One Day We’ll All Be Dead and None of This Will Matter is a collection of essays and, the debut book, of author Scaachi Koul, a Canadian with Indian immigrant parents.
This year I have been on a roll reading works by children of first generation Indian immigrants- Mindy Kaling, Jhumpa Lahiri, and Aziz Ansari. It was not intentional on my part. I like reading works of female comedians so I read Mindy Kaling then internet stalking her led me to discover that her favorite author is Jhumpa Lahiri. I then promptly devoured all of Lahiri’s books. I’ve been a fan of Aziz from his Parks and Rec days and my admiration for him amplified after watching season 2 of Master of None. Now, I am delighted to add Scaachi Koul to this growing list.
Apparently, Scaachi has already made a name for herself, long before this book was launched, as a feminist voice in Twittersphere and for her Buzzfeed Culture articles. She has expressed her views online with unapologetic honesty, wit, and humor, all without sacrificing depth. Her essays are often a roller coaster ride; I laughed and cried many times from reading the same passage.

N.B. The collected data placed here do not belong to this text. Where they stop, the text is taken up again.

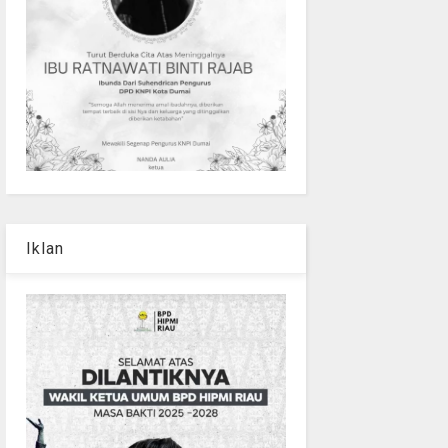
Iklan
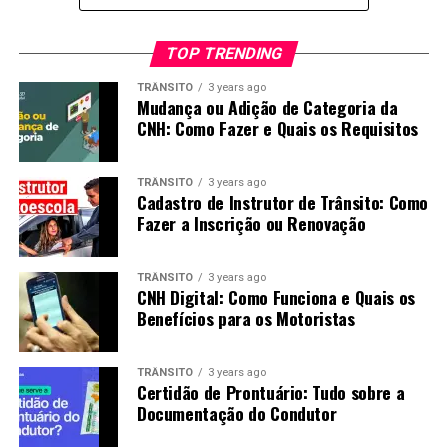
TOP TRENDING
TRÂNSITO
3 years ago
Mudança ou Adição de Categoria da
CNH: Como Fazer e Quais os Requisitos
TRÂNSITO
3 years ago
Cadastro de Instrutor de Trânsito: Como
Fazer a Inscrição ou Renovação
TRÂNSITO
3 years ago
CNH Digital: Como Funciona e Quais os
Benefícios para os Motoristas
TRÂNSITO
3 years ago
Certidão de Prontuário: Tudo sobre a
Documentação do Condutor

Having zero background on Scaachi did not prevent me from being thoroughly engaged with this book from the get go. I am not Indian nor a child of immigrant parents but I found myself too absorbed in reading whenever she would write about about her parents.
Many of her essays are think pieces on her experiences as a woman which is the basic requirement for everyday casual sexism. In Scaachi’s case, it is much worse because she is a woman of color, who voices her opinion, and is of relative fame online. She recalled her notorious Twitter meltdown, having to give up Twitter in its aftermath, and then going back shortly because of the unfairness of losing her voice. Scaachi and I are two very different women yet there is no denying that I related to her experiences on a very personal level.
I don’t know how she organized the sequence of the essays here or if there was any semblance to order at all. In my opinion, you could read one at random until you finish all of them. Yet, the essays make up a coherent whole and the book left me wanting for more.
One Day We’ll All Be Dead and None of This Will Matter is a quick read but not an easy one (if you are a woman; shit is way too real at times). It’s very insightful. Scaachi belongs to the recent crop of female creatives who would take no crap and is not afraid of talking about crappy experiences that go hand in hand with being a female person in this world.